FWIW - the seating die stem doesn't contact the ogive at the same point where the caliper insert contacts the ogive. Rather, it contacts much farther out on the ogive toward the meplat (
red arrow below). The caliper inserts typically used to measure CBTO typically contact the ogive fairly close to the ogive/bearing surface junction, usually very near the point where the bullet ogive first touches the rifling (
two blue arrows below). Bullet variance between the two points where the seating die stem and the caliper insert contact the ogive is one of the things that causes seating depth inconsistency (
green double arrow below).
Sorting bullets by BTO will not help with a seating depth issue caused by bullet ogive variance between the points where the seating die stem and the caliper insert contact the bullet (
green double arrow below). This is because the BTO dimension is completely
outside the two points where the variance occurs; i.e. - the seating die stem and the caliper insert contacts on the ogive (
red and blue arrows below).
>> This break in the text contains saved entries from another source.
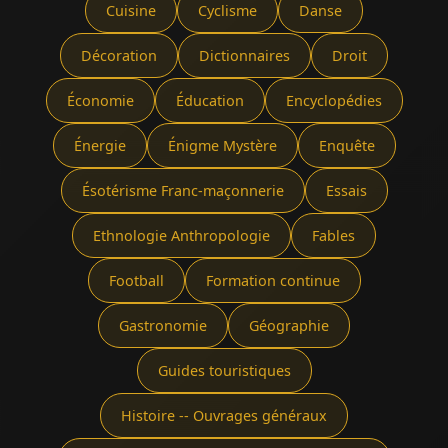
Cuisine
Cyclisme
Danse
Décoration
Dictionnaires
Droit
Économie
Éducation
Encyclopédies
Énergie
Énigme Mystère
Enquête
Ésotérisme Franc-maçonnerie
Essais
Ethnologie Anthropologie
Fables
Football
Formation continue
Gastronomie
Géographie
Guides touristiques
Histoire -- Ouvrages généraux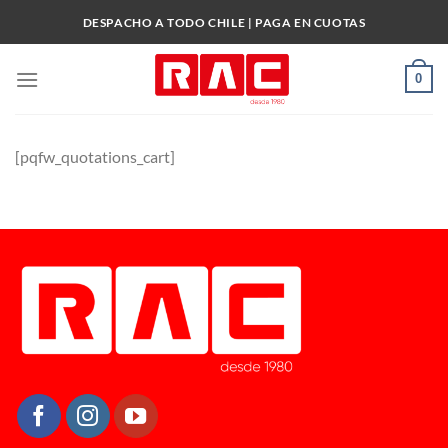
Skip
DESPACHO A TODO CHILE | PAGA EN CUOTAS
to
content
0
[pqfw_quotations_cart]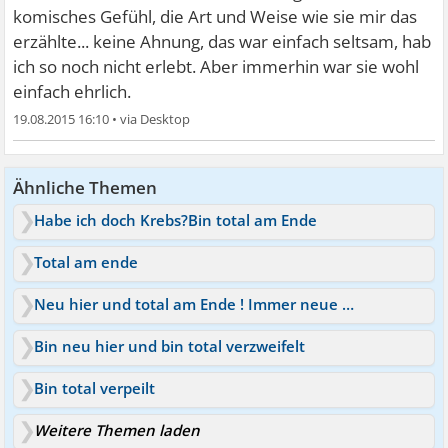
komisches Gefühl, die Art und Weise wie sie mir das
erzählte... keine Ahnung, das war einfach seltsam, hab
ich so noch nicht erlebt. Aber immerhin war sie wohl
einfach ehrlich.
19.08.2015 16:10
•
Ähnliche Themen
Habe ich doch Krebs?Bin total am Ende
Total am ende
Neu hier und total am Ende ! Immer neue Symptome
Bin neu hier und bin total verzweifelt
Bin total verpeilt
Weitere Themen laden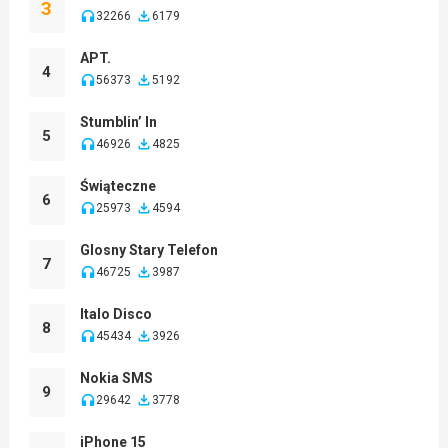
3
32266
6179
APT.
4
56373
5192
Stumblin’ In
5
46926
4825
Świąteczne
6
25973
4594
Glosny Stary Telefon
7
46725
3987
Italo Disco
8
45434
3926
Nokia SMS
9
29642
3778
iPhone 15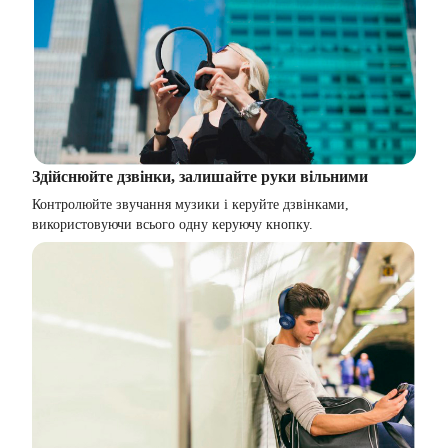
Здійснюйте дзвінки, залишайте руки вільними
Контролюйте звучання музики і керуйте дзвінками,
використовуючи всього одну керуючу кнопку.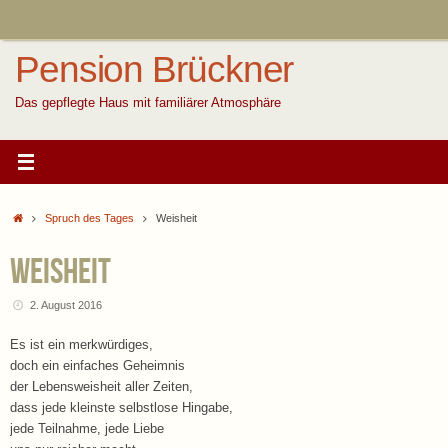
Zum
Inhalt
springen
Pension Brückner
Das gepflegte Haus mit familiärer Atmosphäre
Start
Spruch des Tages
Weisheit
Weisheit
2. August 2016
Es ist ein merkwürdiges,
doch ein einfaches Geheimnis
der Lebensweisheit aller Zeiten,
dass jede kleinste selbstlose Hingabe,
jede Teilnahme, jede Liebe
BTO is measured from where one jaw of the caliper seats on the bullet base to where the caliper insert seats at (or near) the ogive/bearing surface transition (
blue arrows). Sorting bullets by BTO will ensure you have a consistent amount of bullet shank/boattail seated down in the neck/case, but it will not improve seating depth inconsistency caused by ogive variance between the caliper insert and seating die stem contact points. Frankly, the BTO dimension doesn't mean much from a practical viewpoint unless length variance in this region is fairly large. This is easy to demonstrate by simply measuring velocity during a seating depth test. What you will find is that you can move a jumped bullet quite a bit in either direction (~.010") without affecting velocity by an amount you can actually measure reliably with a typical chronograph. If bullet BTO measurements from a given lot aren't varying by more than this amount, sorting bullets by BTO won't accomplish much more than perhaps creating some peace of mind.
On the other hand, changing seating depth as measured from the
blue contact point(s) illustrated below, even by as little as a few thousandths, can have a huge impact on precision. The OP's question (from 5 and a half years ago) was simply asking why the seating die stem doesn't contact the bullet ogive at the same point (or very close) as the caliper insert does (~ where the bullet ogive first contacts the rifling). Although not a direct answer, a good approach is simply to sort bullets by ogive using a tool such as Bob Green's Comparator (or similar). This tool allows you to sort/group bullets so as to improve uniformity of the distance indicated below by the
green double arrow. Perhaps someone with a stronger mechanical engineering background than I possess can explain why current seating die stem technology doesn't work this way. A couple of technical reasons it might be difficult seem pretty obvious to me, but there there may be other reasons as well. Even though this thread is very old, there still seems to be a lot of confusion about what the bullet dimensions we measure actually are, and what they mean. I feel like this cartoon may be helpful to some, and was therefore worth posting.